No importa que estos amigos, conocidos o desconocidos, sean pocos; porque el poeta, en su altiva soledad, reconoce

Que el hombre es noble. Nada importa que tan pocos lo sean: uno, uno tan solo basta como testigo irrefutable de la nobleza humana.

El concepto no es original, pero situado en el contexto del tema de España en la poesía de Cernuda, se presenta con grandeza. Para Cernu­da, después de tanta y tan buscada indiferencia hacia España, España acaba siendo metáfora. Se puede hablar de una relación amor/odio (sólo se odia lo que se ama, o, como recuerda Cano, la imprecación violenta es otra forma de amor); pero uno y otro sentimiento están expuestos en Cernuda sin fisuras, y sin que incurra en contra­dicción. De no ser así, no hubiera escrito en «Elegía Española»:

Háblame, madre; y al llamarte así digo que ninguna mujer lo fue de nadie como tú lo eres mía.

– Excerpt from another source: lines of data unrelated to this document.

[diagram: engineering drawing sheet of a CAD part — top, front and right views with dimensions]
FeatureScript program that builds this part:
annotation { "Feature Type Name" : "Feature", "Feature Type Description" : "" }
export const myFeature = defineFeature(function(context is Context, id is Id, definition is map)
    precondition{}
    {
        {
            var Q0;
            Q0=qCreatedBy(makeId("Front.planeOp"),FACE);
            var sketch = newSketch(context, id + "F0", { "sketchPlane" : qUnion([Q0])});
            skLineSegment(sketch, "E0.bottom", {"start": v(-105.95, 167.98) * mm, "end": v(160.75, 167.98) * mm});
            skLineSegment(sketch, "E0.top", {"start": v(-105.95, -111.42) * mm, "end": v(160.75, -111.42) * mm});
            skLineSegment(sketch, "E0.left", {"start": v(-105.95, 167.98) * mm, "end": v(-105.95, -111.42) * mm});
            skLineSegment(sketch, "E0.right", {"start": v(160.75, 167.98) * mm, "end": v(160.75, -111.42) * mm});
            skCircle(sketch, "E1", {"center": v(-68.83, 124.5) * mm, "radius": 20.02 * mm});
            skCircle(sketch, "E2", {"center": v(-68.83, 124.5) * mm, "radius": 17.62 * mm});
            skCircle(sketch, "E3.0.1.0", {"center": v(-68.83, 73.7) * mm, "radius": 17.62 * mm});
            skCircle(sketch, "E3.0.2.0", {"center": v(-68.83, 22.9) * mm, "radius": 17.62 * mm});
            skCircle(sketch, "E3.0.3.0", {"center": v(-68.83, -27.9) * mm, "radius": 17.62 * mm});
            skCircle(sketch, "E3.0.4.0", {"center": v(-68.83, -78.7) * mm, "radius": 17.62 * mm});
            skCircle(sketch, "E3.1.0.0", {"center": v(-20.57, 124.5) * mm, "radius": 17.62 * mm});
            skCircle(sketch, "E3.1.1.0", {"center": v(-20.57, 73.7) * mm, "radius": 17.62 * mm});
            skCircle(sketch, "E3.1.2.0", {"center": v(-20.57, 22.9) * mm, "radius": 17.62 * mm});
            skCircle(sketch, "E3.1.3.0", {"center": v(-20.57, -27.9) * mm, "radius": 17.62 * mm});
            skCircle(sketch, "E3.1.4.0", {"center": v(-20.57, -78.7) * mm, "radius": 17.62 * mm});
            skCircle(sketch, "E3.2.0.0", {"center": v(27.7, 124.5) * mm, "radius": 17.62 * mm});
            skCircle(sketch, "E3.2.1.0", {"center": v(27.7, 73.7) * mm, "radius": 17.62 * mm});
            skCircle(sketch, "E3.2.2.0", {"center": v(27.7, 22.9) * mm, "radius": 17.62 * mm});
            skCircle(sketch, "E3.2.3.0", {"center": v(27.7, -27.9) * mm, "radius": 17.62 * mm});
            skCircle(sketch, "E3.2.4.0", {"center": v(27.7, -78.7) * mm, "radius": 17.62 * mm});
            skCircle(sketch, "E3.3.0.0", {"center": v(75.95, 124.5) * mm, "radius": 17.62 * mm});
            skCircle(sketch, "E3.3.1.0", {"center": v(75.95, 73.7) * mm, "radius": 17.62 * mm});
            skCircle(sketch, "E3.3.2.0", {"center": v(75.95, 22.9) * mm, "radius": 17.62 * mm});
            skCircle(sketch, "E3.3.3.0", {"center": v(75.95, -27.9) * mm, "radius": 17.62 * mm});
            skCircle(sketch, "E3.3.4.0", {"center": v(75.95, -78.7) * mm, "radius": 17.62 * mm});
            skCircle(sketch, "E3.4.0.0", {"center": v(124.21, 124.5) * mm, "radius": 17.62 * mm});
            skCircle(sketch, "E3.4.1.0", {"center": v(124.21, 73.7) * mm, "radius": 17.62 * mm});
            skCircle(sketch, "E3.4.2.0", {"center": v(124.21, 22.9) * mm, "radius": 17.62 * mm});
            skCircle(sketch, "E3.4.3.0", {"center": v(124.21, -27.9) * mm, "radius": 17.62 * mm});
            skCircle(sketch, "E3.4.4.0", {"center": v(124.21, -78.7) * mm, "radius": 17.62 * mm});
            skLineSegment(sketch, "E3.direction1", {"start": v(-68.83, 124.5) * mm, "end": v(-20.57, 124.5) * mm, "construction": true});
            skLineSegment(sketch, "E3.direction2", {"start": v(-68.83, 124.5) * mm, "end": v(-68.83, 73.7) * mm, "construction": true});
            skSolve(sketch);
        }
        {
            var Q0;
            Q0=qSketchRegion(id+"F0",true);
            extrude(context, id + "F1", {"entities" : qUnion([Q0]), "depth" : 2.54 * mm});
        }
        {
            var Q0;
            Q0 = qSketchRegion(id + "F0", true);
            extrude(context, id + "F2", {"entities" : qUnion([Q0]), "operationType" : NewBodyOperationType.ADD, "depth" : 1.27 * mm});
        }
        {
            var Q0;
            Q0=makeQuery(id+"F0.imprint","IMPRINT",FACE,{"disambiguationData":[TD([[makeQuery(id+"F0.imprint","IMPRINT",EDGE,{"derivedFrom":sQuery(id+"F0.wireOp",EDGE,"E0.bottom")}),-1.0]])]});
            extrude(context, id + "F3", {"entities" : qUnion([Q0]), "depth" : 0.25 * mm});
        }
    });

El tema de España es constante en la literatu­ra española desde los «laúdes Hispaniae» visigó­ticos. Inmersa en esa corriente, una parte de la obra de Cernuda no hace otra cosa que cumplir una tradición: más dramáticamente, si cabe, a causa del alejamiento impuesto por el exilio. Resignada diatriba, a la formada indiferencia y aborrecimiento (aunque el indiferente no toma la pluma para ponerse a escribir), Cernuda, a pe­sar de su europeísmo, de su otra cultura acepta­da y asumida, todavía está lejos de reconocer aquello que diagnosticó Jaime Gil de Biedma (ése sí, con fría indiferencia): «Del 98 para acá, la evolución del tema de España en nuestra poe­sía se asemeja más a la de un tópico li- o terario medieval que a la de un tópico literario moderno».